Modest private sector growth, less uncertainty to help Hampton Roads economy this year


When it comes to economic uncertainty, 2013 was the worst year for Hampton Roads, the director of Old Dominion University's economic forecasting team said after a Wednesday presentation in Newport News. This year should be better for both business and consumer confidence, though.

When 43 percent of the region's economic activity depends on defense spending, sequestration, a partial federal government shutdown and multiple delays in funding the government most likely took a toll on the Hampton Roads economy last year, Vinod Agarwal told attendees of the quarterly economic update at the City Center Marriott. Defense spending dropped by 1.7 percent and the region shed 1,600 federal, state and local government jobs, according to the ODU report.
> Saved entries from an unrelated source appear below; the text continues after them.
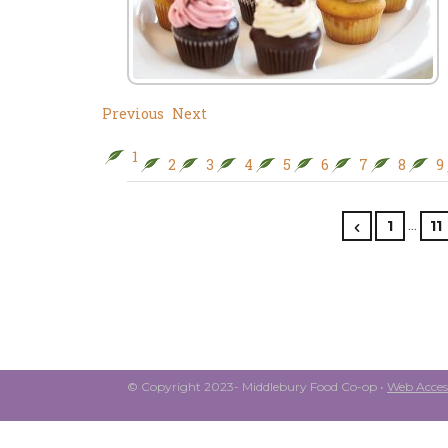
Previous
Next
1
2
3
4
5
6
7
8
9
…
1
11
© Copyright 2023- Middlebury Food Co-op •
Web Access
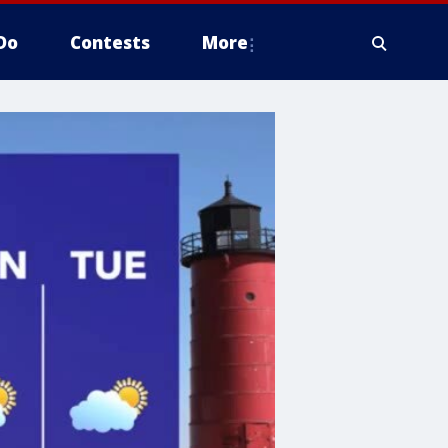
Do
Contests
More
Spending cuts and budget uncertainty led to a reduction in travel by military personnel, government employees and contractors throughout the year, resulting in a drop in hotel revenue in the region of 1.3 percent and a drop in the state of 2.2 percent. Both lag behind the national hotel revenue growth of 6.2 percent last year. From September to December, the region saw a 4.7 percent drop in hotel revenue, which coincided with the partial government shutdown in October.

Despite all this, the port, health-care industries and tourism is expected to help the economy expand by 2.2 percent this year, although that's still below the region's half-century annual average of 3.1 percent. The private sector, which the region's economic growth will depend on, added 9,050 jobs from 2012 to 2013, he said. The jobs recovery, while slow, is moving in the right direction. Employment increased by 1 percent, with 7,726 more people finding jobs compared to 2012.

Defense spending in the region should increase this year, as the budget provided for $22.5 billion in sequestration relief in fiscal year 2014 and a 1 percent pay increase to federal civilian workers, Agarwal said. Congress also appropriated money to run the government in January, easing concerns.

"We really don't know what in the world is going to happen in defense spending in 2016 and beyond," Agarwal said.

After the forecast, Greg Garrett of Greg Garrett Realty called sequestration and the partial government shutdown "economic hurricanes" for the region. Yet, he pointed out that the median home sales price still increased 2.7 percent in 2013. He said increasing home prices, albeit gradually, shows the housing market is past the bottom, which could help prospective buyers regain confidence in homes as an investment.

The housing market is moving in the right direction in terms of sales volume and supply, but foreclosures and short sales need to get below 10 percent of home sales for a healthy market, Agarwal said. In March, distressed properties comprised one in four sales. To move them out of the market, Agarwal said it will take about two to three years while Garrett estimated five to six years.

Garrett wanted more information on how underwater homeowners, who owe more on their mortgages than their homes are worth, are affecting the housing market because they can't sell and free up inventory. His firm manages the homes when homeowners choose to rent them out.

Garrett said pent up demand, job confidence and the spring and summer buying season should help.

"The biggest thing is the huge fear is over," Garrett said.